### Stored data entries
⟨
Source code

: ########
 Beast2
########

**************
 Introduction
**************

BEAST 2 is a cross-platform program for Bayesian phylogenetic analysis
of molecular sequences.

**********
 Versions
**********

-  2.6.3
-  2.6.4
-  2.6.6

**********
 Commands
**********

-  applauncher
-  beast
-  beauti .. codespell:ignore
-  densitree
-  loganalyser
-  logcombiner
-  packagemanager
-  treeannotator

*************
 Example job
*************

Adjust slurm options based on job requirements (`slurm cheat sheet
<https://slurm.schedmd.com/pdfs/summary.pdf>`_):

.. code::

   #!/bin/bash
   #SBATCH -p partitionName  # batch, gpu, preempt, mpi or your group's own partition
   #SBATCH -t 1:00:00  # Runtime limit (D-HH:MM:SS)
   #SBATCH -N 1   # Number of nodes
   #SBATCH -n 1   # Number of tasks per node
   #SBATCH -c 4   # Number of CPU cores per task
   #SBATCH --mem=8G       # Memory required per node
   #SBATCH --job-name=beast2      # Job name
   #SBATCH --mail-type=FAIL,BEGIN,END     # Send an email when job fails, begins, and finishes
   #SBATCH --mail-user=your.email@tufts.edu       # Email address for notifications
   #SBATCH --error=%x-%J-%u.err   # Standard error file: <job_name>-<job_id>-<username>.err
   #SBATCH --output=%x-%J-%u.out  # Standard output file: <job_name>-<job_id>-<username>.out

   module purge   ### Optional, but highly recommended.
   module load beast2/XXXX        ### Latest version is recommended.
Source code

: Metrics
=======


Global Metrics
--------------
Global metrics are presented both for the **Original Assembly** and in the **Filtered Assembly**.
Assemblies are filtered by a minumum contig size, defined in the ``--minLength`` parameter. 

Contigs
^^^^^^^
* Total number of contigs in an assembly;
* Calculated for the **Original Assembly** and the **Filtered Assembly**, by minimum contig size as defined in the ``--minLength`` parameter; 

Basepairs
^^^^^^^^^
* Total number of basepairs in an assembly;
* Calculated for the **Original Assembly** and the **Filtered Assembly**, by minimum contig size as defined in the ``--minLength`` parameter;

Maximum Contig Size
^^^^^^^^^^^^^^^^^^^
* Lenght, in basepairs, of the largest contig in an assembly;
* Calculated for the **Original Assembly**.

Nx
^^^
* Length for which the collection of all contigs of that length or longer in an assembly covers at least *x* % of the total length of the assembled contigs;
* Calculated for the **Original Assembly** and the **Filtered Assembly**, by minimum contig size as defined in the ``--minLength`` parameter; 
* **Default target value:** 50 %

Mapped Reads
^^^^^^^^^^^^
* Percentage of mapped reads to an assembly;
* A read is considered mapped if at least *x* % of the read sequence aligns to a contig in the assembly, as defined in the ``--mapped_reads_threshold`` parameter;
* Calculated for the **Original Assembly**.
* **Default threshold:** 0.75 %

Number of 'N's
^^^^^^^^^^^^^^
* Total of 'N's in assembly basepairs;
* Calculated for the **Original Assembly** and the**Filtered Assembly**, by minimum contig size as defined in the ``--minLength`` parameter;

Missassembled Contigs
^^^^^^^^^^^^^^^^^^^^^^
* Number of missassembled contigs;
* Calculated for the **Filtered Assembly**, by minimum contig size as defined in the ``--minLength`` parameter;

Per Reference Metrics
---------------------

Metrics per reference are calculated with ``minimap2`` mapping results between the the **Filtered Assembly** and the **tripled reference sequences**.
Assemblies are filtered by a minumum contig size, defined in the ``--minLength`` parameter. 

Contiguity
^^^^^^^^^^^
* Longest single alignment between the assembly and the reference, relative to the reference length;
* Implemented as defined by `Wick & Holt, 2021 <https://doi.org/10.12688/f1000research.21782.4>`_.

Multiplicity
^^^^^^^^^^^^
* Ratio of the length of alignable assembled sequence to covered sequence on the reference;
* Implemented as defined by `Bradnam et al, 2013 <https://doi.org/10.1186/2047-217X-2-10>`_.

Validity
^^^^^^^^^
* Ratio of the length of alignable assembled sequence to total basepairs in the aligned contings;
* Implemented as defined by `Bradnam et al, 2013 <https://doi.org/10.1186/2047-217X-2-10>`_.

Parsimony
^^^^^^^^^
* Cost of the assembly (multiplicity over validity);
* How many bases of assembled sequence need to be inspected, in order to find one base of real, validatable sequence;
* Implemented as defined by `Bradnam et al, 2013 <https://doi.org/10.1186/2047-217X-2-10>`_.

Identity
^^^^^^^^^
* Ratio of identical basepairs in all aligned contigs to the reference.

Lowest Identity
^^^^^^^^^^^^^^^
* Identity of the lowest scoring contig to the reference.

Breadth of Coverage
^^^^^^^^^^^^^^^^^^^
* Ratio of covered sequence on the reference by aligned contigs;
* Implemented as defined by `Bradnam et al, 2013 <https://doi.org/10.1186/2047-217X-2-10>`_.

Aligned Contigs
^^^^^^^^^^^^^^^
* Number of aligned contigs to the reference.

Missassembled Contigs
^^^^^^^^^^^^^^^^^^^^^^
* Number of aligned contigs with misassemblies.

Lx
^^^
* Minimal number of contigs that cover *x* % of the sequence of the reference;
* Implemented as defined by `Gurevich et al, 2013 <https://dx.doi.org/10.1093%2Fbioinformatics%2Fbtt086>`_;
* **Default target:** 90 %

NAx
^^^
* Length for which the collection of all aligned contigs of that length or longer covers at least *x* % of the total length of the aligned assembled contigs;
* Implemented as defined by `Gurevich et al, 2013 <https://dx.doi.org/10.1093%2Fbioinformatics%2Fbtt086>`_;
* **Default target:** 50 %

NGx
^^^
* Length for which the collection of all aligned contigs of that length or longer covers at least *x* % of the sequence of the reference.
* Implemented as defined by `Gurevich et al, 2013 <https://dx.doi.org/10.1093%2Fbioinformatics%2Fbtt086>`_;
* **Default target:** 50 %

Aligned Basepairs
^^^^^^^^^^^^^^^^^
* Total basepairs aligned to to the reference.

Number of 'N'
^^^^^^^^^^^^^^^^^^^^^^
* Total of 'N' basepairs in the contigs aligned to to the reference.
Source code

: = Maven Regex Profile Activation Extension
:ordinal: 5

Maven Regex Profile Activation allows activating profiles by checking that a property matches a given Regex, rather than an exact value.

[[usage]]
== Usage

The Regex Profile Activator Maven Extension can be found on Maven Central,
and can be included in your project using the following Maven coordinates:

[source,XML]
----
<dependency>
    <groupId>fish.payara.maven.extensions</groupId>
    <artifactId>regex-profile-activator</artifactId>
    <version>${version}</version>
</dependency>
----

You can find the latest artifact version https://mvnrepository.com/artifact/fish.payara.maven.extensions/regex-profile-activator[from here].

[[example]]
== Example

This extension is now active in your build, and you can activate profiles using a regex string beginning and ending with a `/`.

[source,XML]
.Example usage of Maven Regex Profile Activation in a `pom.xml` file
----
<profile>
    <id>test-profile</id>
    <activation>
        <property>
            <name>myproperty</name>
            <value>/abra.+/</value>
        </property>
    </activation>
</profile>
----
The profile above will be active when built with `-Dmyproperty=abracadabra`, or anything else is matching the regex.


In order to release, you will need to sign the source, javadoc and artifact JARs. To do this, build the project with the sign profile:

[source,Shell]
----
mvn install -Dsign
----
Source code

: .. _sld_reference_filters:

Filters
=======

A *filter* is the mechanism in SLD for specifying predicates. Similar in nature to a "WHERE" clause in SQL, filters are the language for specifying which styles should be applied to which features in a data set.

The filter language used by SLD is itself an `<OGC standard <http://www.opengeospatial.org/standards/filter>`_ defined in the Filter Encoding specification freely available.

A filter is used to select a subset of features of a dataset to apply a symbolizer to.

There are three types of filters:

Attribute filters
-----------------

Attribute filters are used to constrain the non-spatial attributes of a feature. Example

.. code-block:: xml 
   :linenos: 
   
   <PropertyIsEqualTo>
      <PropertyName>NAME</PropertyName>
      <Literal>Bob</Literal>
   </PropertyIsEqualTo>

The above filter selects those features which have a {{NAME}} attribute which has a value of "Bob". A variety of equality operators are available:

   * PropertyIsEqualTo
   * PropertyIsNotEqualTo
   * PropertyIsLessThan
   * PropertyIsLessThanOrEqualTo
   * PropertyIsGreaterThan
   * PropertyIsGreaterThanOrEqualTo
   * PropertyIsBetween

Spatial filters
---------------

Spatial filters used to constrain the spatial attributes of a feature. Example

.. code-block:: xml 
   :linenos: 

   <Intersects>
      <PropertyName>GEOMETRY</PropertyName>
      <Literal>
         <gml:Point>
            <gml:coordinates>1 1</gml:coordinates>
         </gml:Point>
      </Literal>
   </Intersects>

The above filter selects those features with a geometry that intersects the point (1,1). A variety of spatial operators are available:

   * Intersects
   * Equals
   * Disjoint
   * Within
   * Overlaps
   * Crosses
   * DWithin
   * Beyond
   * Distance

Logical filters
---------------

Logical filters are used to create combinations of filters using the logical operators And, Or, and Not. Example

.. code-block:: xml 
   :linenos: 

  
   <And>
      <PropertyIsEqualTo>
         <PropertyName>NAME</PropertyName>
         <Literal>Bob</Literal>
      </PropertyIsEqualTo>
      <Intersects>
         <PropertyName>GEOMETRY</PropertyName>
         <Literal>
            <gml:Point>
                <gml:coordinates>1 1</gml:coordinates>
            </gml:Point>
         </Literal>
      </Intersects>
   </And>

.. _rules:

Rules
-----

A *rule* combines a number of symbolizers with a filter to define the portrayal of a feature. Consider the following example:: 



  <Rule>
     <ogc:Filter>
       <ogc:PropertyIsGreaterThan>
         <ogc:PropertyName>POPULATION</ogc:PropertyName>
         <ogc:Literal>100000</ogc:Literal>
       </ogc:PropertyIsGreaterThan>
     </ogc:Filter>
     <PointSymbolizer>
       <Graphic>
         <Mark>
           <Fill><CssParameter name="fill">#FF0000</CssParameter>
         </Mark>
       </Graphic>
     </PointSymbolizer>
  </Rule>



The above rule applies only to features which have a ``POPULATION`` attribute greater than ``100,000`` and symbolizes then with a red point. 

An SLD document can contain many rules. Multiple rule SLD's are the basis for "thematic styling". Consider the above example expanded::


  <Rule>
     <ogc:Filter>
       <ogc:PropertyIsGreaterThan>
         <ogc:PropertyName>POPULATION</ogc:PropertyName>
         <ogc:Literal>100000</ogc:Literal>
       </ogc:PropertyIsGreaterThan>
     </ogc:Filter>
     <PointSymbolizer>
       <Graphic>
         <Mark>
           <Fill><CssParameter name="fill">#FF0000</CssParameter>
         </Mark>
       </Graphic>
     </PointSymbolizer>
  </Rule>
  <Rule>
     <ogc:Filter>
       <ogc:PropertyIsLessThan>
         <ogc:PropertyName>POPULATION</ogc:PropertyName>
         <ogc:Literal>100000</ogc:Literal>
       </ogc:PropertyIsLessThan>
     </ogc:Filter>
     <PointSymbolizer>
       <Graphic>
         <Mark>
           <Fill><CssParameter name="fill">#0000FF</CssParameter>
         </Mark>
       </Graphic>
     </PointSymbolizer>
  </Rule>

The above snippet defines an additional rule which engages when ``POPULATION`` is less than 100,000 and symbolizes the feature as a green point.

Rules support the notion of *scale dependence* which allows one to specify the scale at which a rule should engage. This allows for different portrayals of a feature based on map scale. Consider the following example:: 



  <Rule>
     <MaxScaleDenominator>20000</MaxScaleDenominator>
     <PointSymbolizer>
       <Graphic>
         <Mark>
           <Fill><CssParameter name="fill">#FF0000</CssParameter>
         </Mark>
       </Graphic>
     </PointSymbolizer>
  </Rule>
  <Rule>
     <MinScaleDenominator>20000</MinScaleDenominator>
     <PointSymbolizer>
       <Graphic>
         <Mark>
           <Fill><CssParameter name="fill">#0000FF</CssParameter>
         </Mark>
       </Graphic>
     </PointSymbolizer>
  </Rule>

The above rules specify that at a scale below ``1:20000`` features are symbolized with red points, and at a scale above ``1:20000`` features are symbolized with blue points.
⟩
### AIM OF THE TASK
Repeat the entries above exactly, from the first line through the line containing "error file: <job_name>-<job_id>-<username>.err".

### SOLUTION TO THE EXERCISE
Source code

: ########
 Beast2
########

**************
 Introduction
**************

BEAST 2 is a cross-platform program for Bayesian phylogenetic analysis
of molecular sequences.

**********
 Versions
**********

-  2.6.3
-  2.6.4
-  2.6.6

**********
 Commands
**********

-  applauncher
-  beast
-  beauti .. codespell:ignore
-  densitree
-  loganalyser
-  logcombiner
-  packagemanager
-  treeannotator

*************
 Example job
*************

Adjust slurm options based on job requirements (`slurm cheat sheet
<https://slurm.schedmd.com/pdfs/summary.pdf>`_):

.. code::

   #!/bin/bash
   #SBATCH -p partitionName  # batch, gpu, preempt, mpi or your group's own partition
   #SBATCH -t 1:00:00  # Runtime limit (D-HH:MM:SS)
   #SBATCH -N 1   # Number of nodes
   #SBATCH -n 1   # Number of tasks per node
   #SBATCH -c 4   # Number of CPU cores per task
   #SBATCH --mem=8G       # Memory required per node
   #SBATCH --job-name=beast2      # Job name
   #SBATCH --mail-type=FAIL,BEGIN,END     # Send an email when job fails, begins, and finishes
   #SBATCH --mail-user=your.email@tufts.edu       # Email address for notifications
   #SBATCH --error=%x-%J-%u.err   # Standard error file: <job_name>-<job_id>-<username>.err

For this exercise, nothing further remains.